**Records from a dataset**

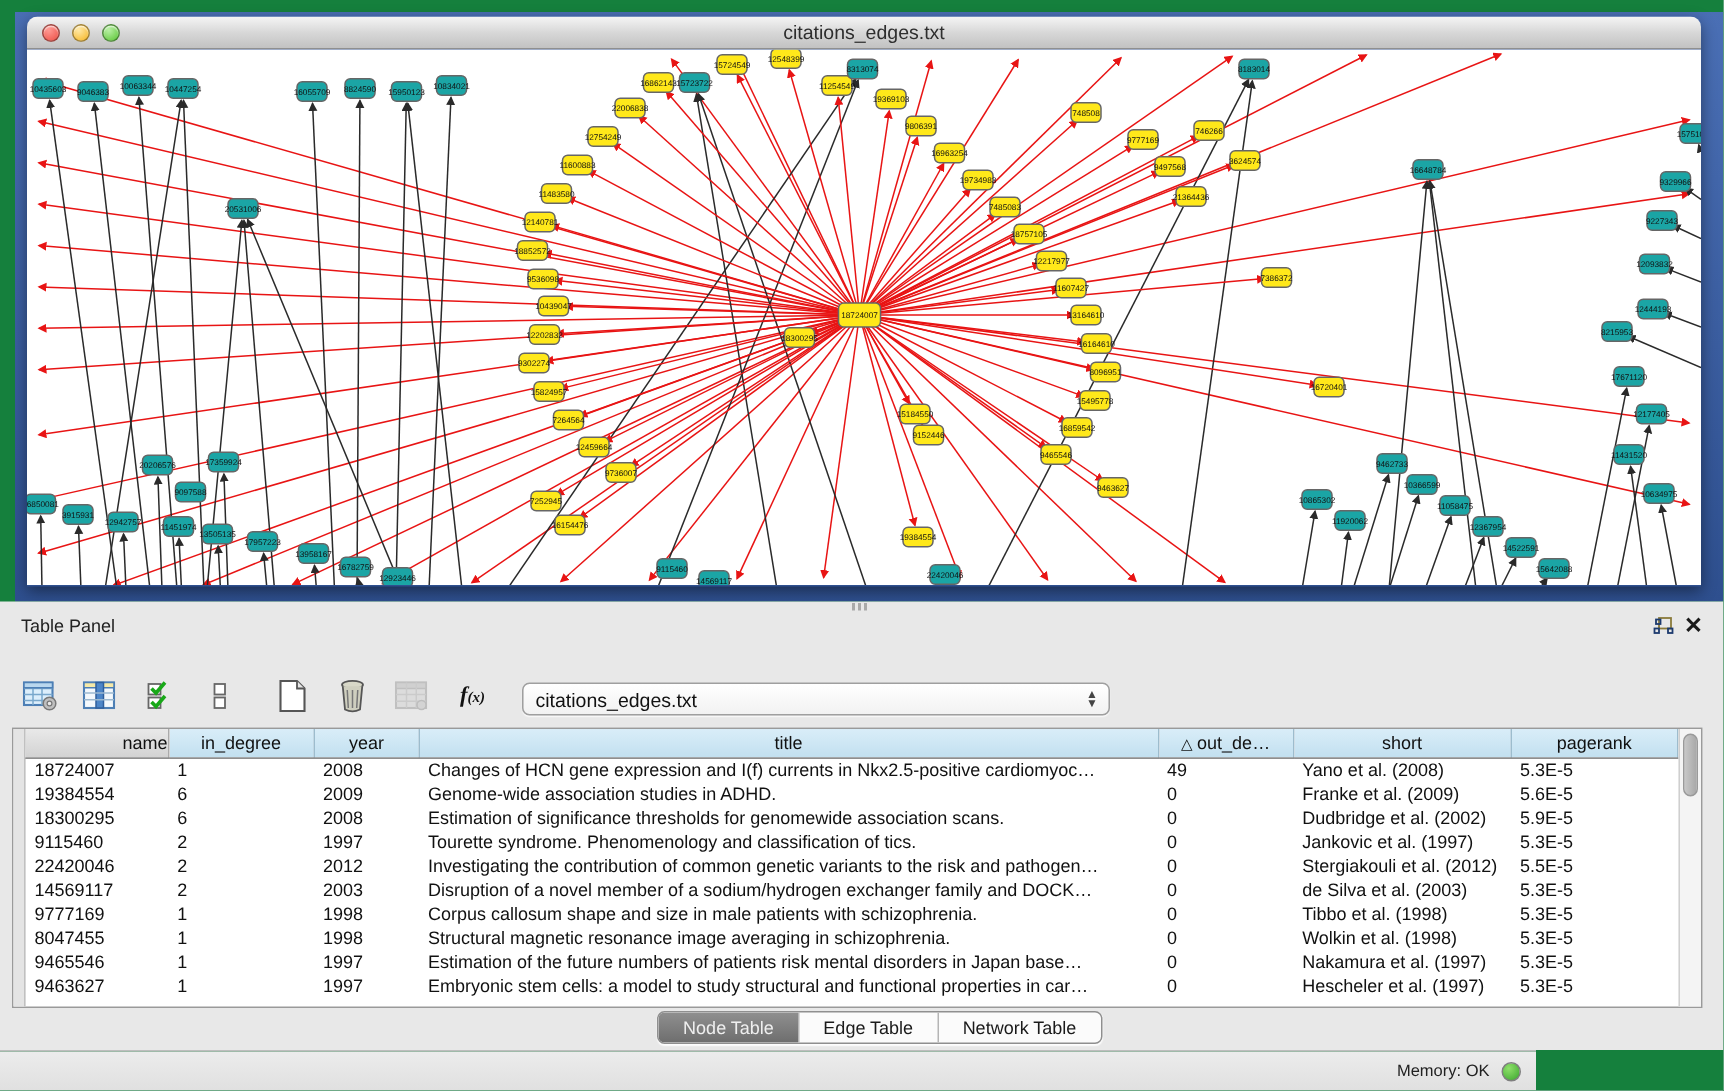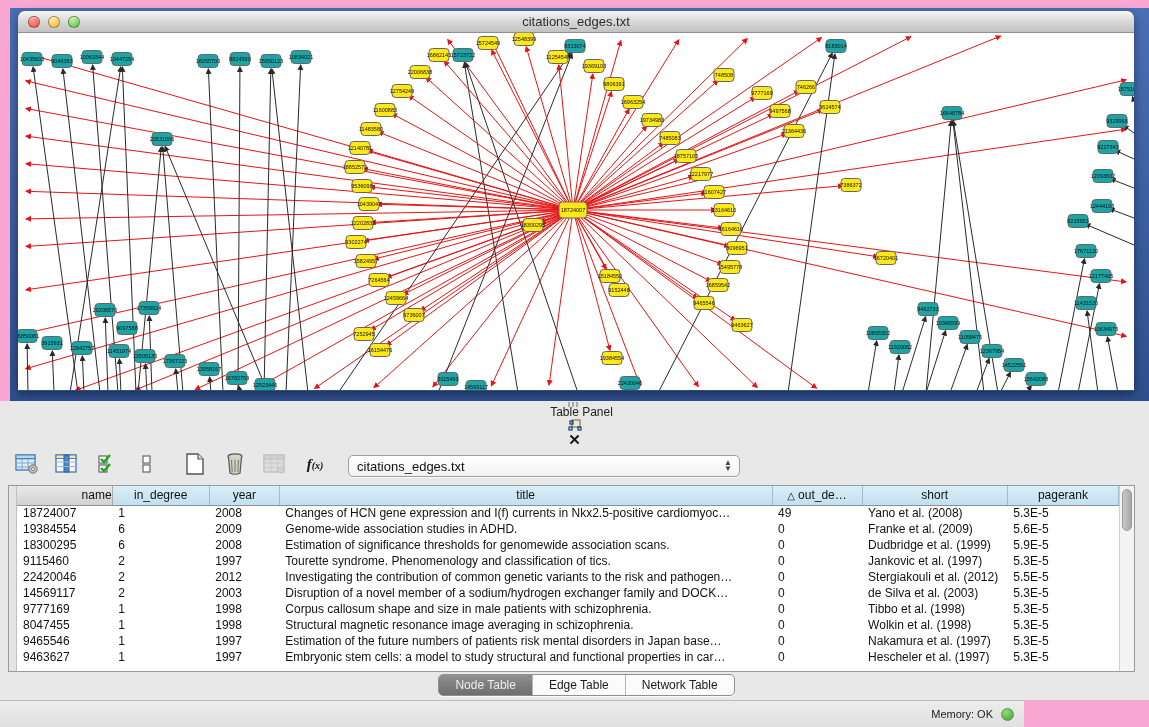"citations_edges.txt" .screen { background: #f9a8d4 -> #15803d }
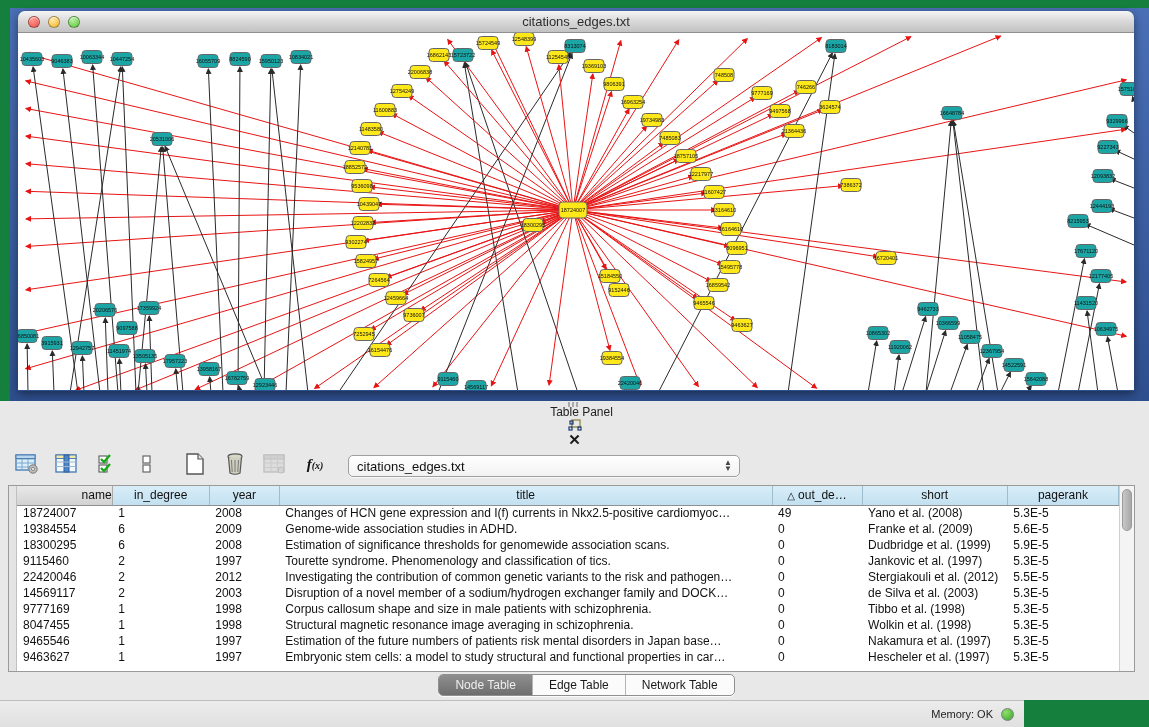"Table Panel" .panel-header { flex-direction: column -> none }
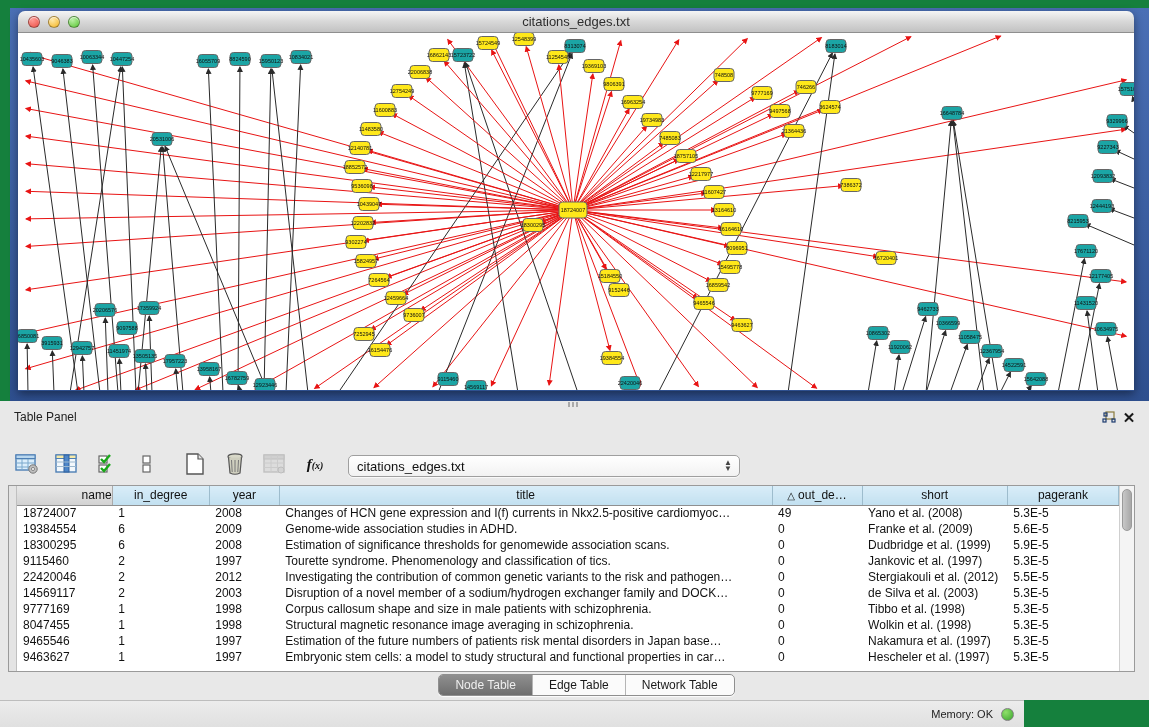"Dudbridge et al. (1999)" td { text: 1999 -> 2002 }
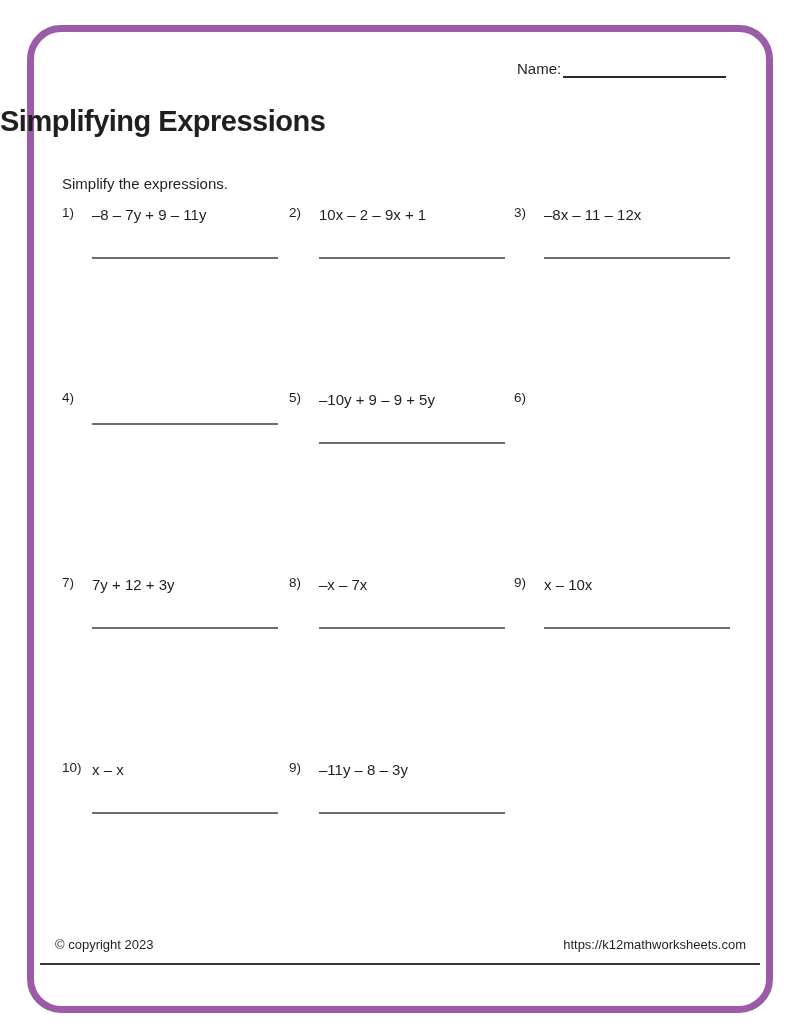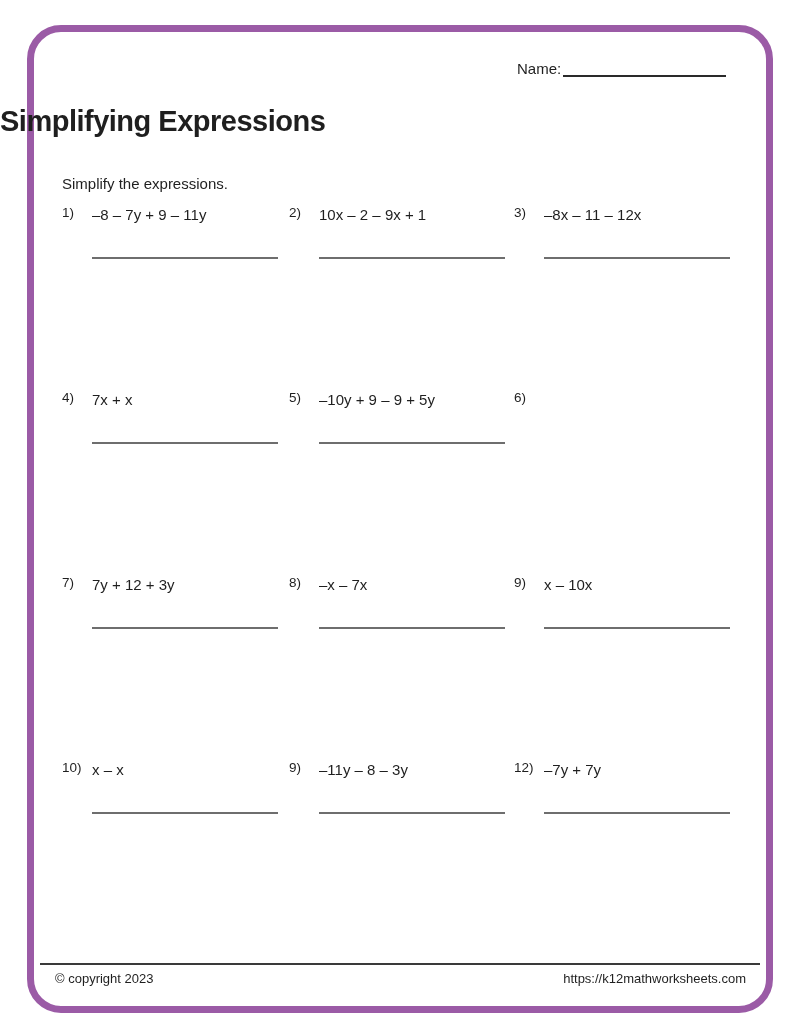"Name:" .name-row { align-items: none -> flex-end }
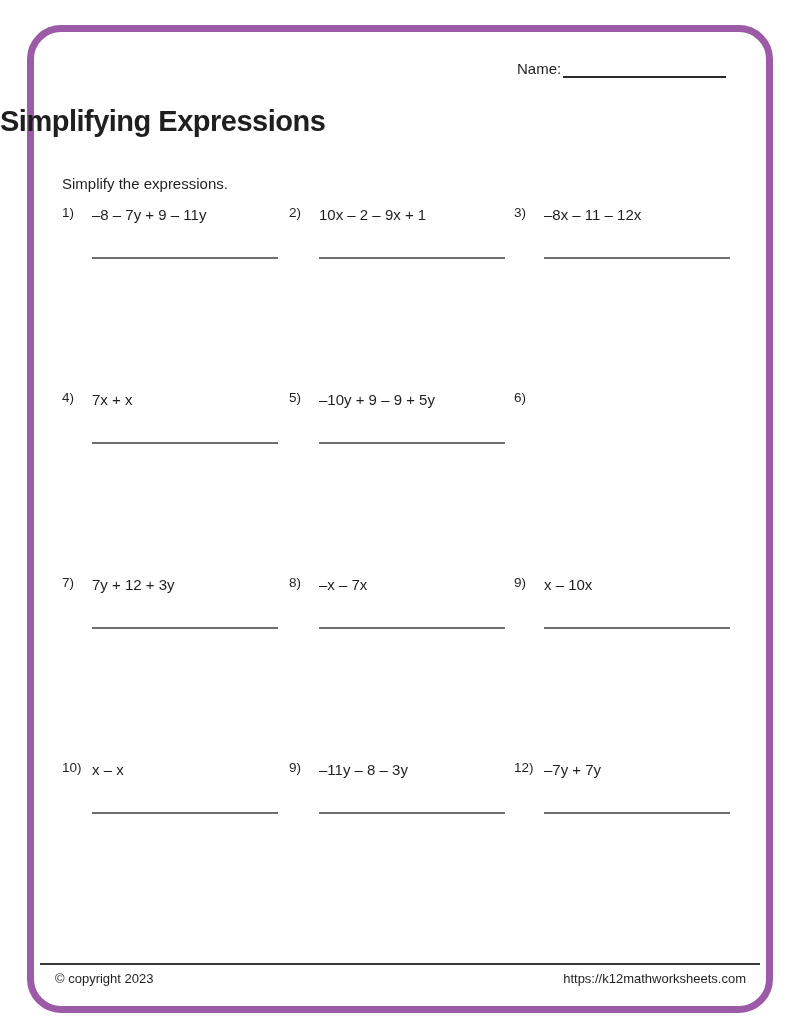"7x + x" div.prob-expr { html: <div>7x + x</div> -> none }
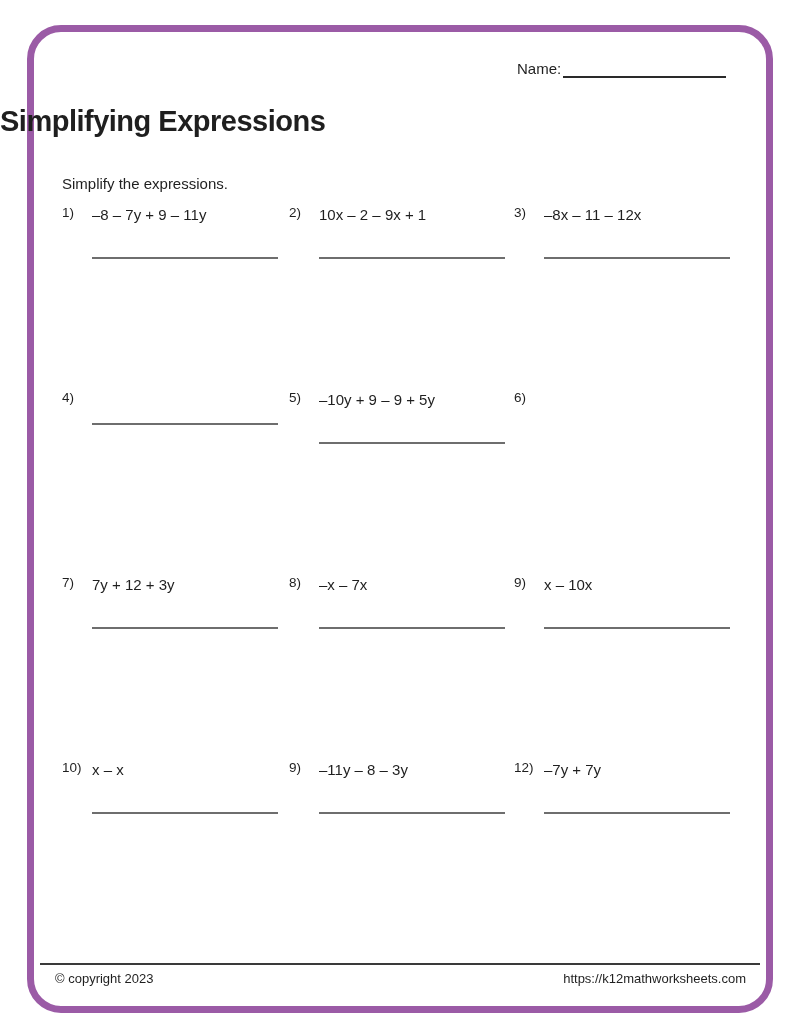"12)" div.problem { html: <div> <span>12)</span> <div> <div>–7y + 7y</div> <div></div> </div> </div> -> none }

**WORK INSTRUCTIONS**
Retype the entries above word for word, minus any images.

**OUTPUT FOR THIS TASK**
"citations_edges.txt" .screen { background: #f9a8d4 -> #15803d }
"Table Panel" .panel-header { flex-direction: column -> none }
"Dudbridge et al. (1999)" td { text: 1999 -> 2002 }
"Name:" .name-row { align-items: none -> flex-end }
"7x + x" div.prob-expr { html: <div>7x + x</div> -> none }
"12)" div.problem { html: <div> <span>12)</span> <div> <div>–7y + 7y</div> <div></div> </div> </div> -> none }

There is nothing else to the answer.